Consigne:
Réécrivez le passage du texte sur les droits humains qui va de « Pour faire respecter » à « niveau continental ? », en remplaçant « mécanismes » par « dispositifs ».

Texte à lire:
◆ ◆ ◆ ◆

Pour faire respecter ces droits humains dont nous parlons, il y a les instruments, il y a les mécanismes. Mais aujourd’hui est-ce que nous avons de bons instruments et des institutions fortes_comme le disait le président américain Barack Obama_que ça soit au niveau des pays, au plan sous régional ou au niveau continental ?

Avant de parler des institutions fortes que ça soit au niveau national et que ça soit au niveau supranational, on part nécessairement, comme vous le dites, des instruments parce ce sont ces instruments qui donnent de la force, de la compétence à ces institutions. Les institutions n’existent pas sans un instrument qui les crée et qui montre leurs compétences, qui leur donne l’assiette ou étendue de leur champs d’action. Maintenant, au niveau national, chaque institution a une politique ou une loi qui la met en place. Pour qu’une institution soit forte, il faut que l’instrument même qui met l’institution en place soit un instrument fort. Mais drôlement ici en Afrique, c’est ce que nous voyons à travers le continent, on peut avoir de bons instruments, une très bonne Bible ou un très bon Coran au niveau national et même au niveau supranational, mais l’institution que ça crée reste faible parce qu’une institution qui est dirigé par des hommes faibles, qui rusent avec les instruments ; ça c’est un aspect. Un autre aspect, on rate d’abord l’instrument fort et on crée un mécanisme faible dirigé par des personnes faibles. Et là, c’est chaotique ! Et la situation, telle qu’elle se présente de façon générale sur le continent, même quand nous avons de bons instruments nous sommes de bons chantres des dispositions de ces instruments ou des politiques édictés par de tels instruments mais nous sommes très réticents de vivre le contenu de ces instruments. Et ça c’est drôle, ça choque sous tous les angles. Les Etats vont utiliser la bonne rhétorique de dire voilà l’Etat a tout fait, la loi prohibe ceci et cela. Mais la mise en œuvre de cette loi-là est une grande question. Ça, ça s’applique également au niveau international, au niveau supranational parce que ces mécanismes créés au niveau supranational ont été déjà créés par les Etats mêmes. Et quand les Etats n’arrivent pas à faire respecter ce qu’ils ont déjà créé au niveau interne, vous allez vous attendre effectivement au même chaos au niveau international. Ils ne créent pas seulement ces mécanismes, ils envoient également du personnel.

◆ ◆ ◆ ◆

Données fournies:

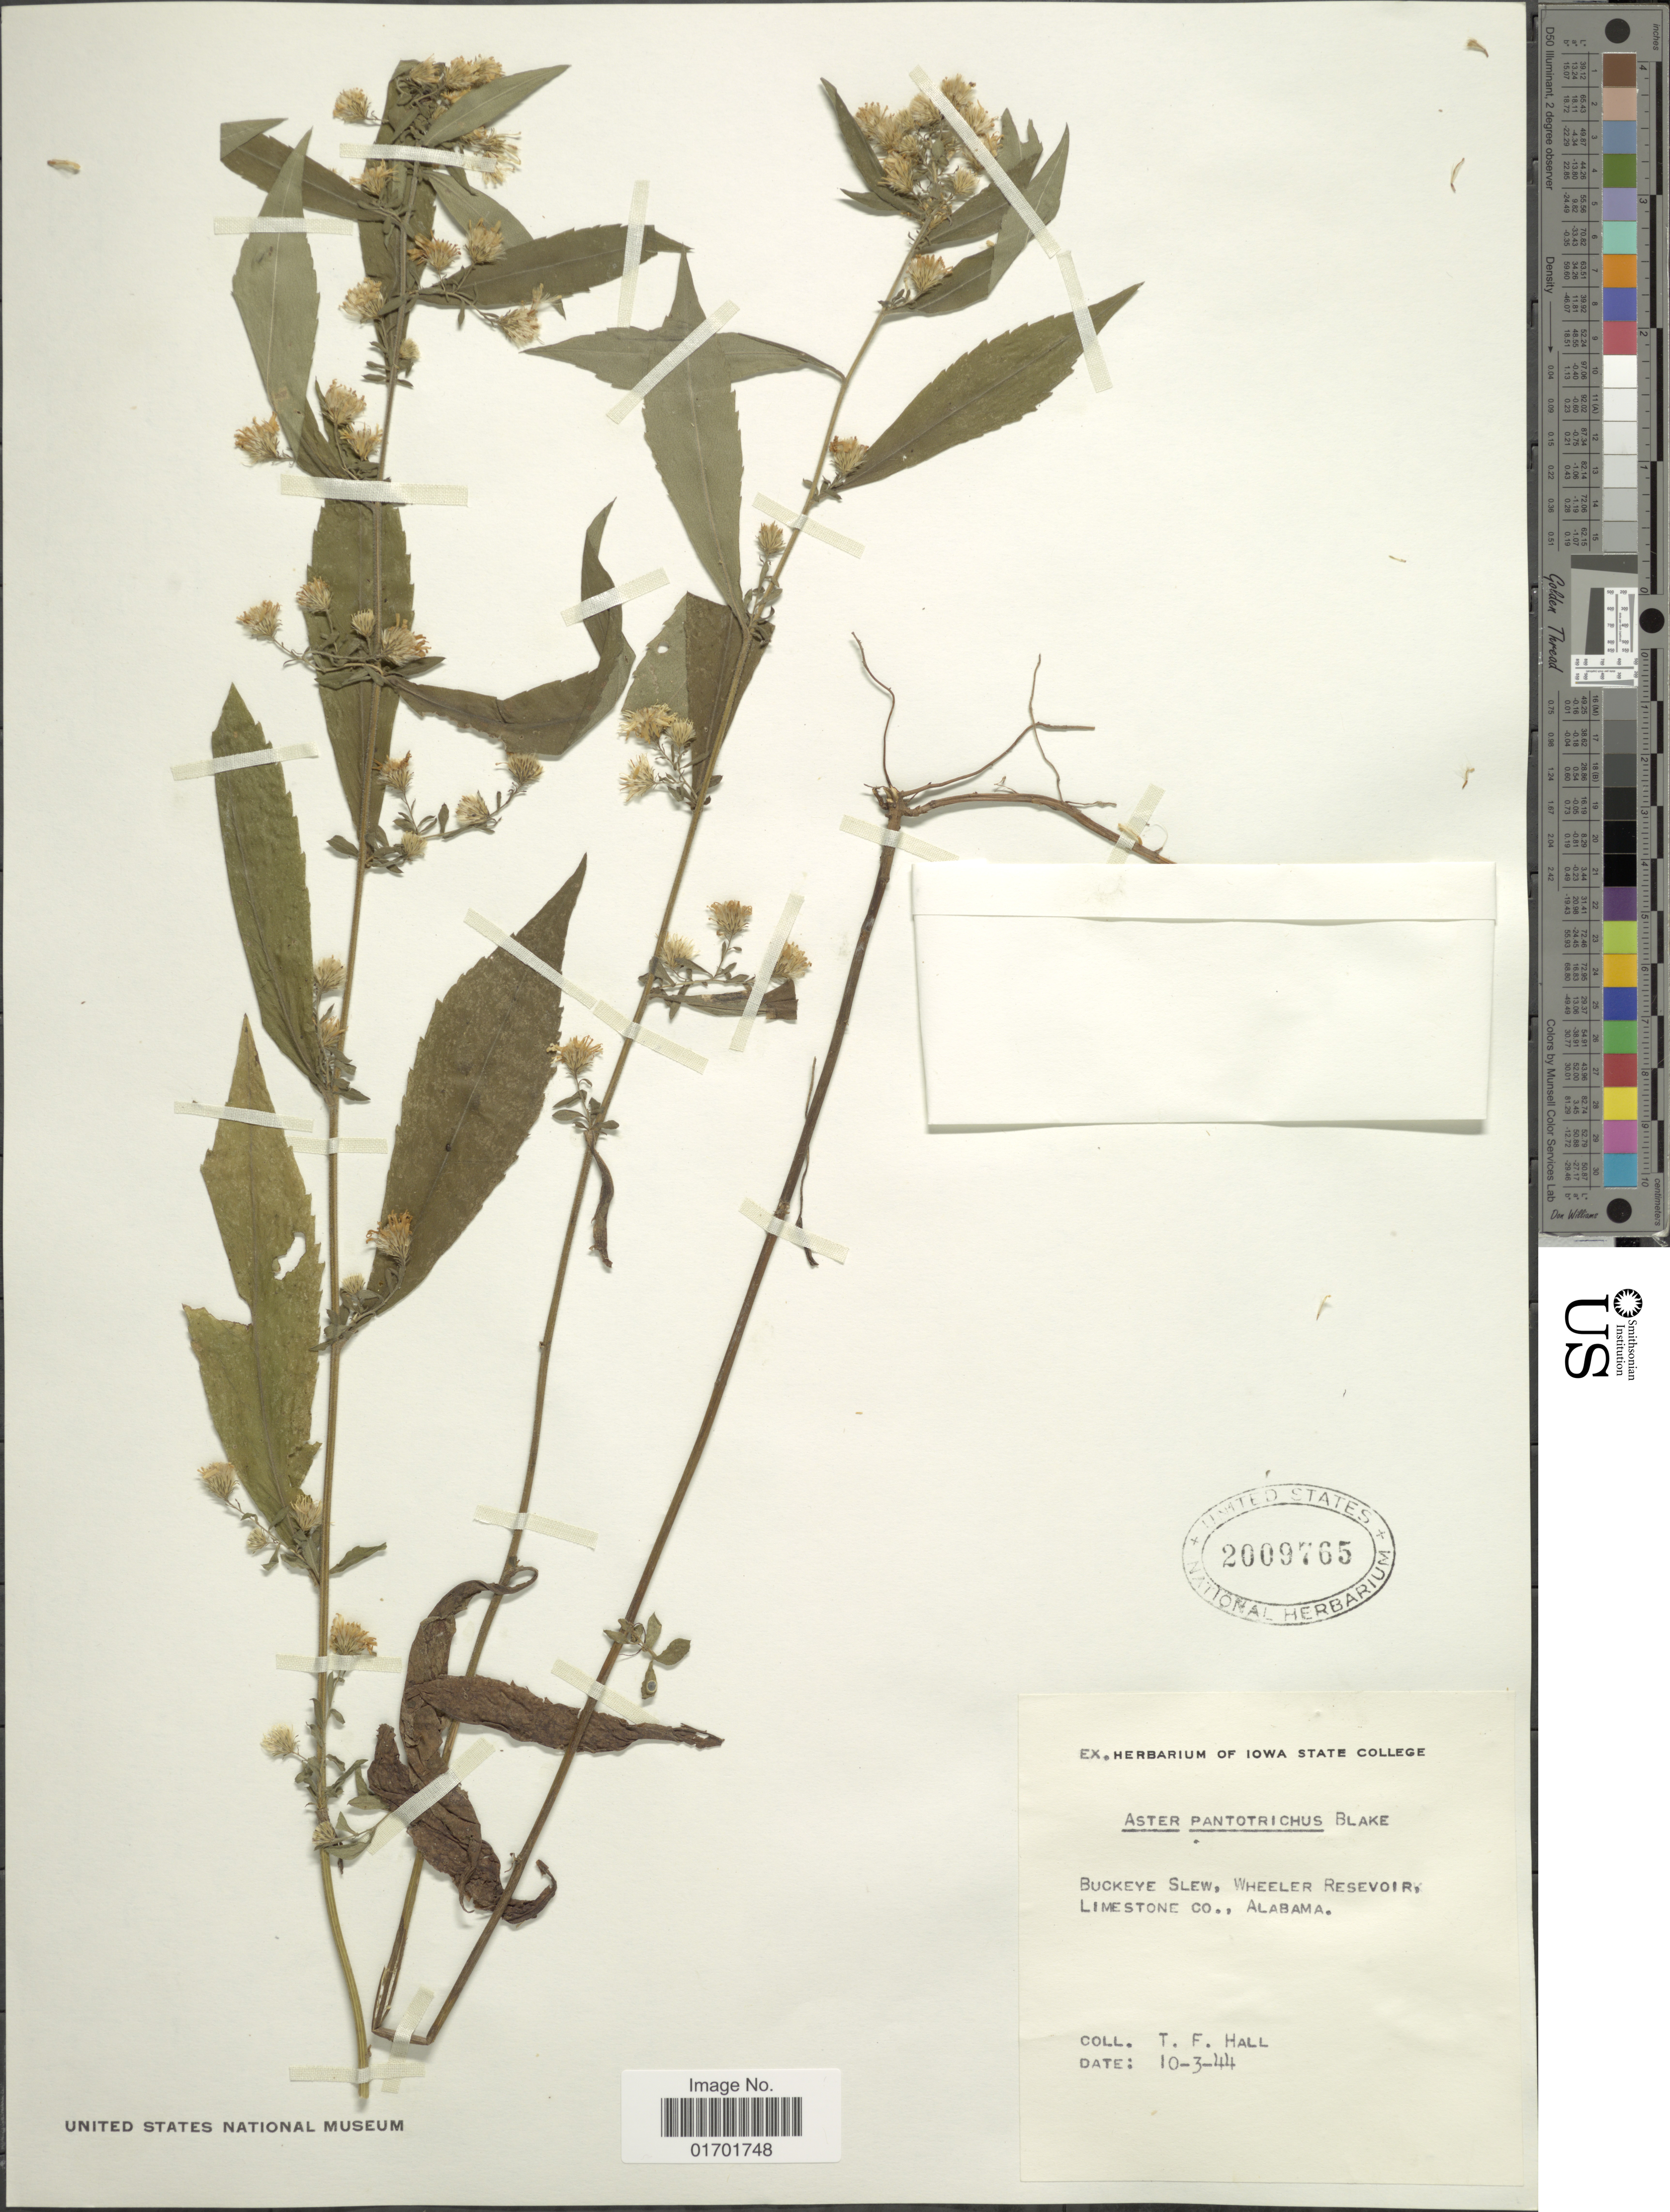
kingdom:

◆ ◆ ◆ ◆

Résultat:
Pour faire respecter ces droits humains dont nous parlons, il y a les instruments, il y a les dispositifs. Mais aujourd’hui est-ce que nous avons de bons instruments et des institutions fortes_comme le disait le président américain Barack Obama_que ça soit au niveau des pays, au plan sous régional ou au niveau continental ?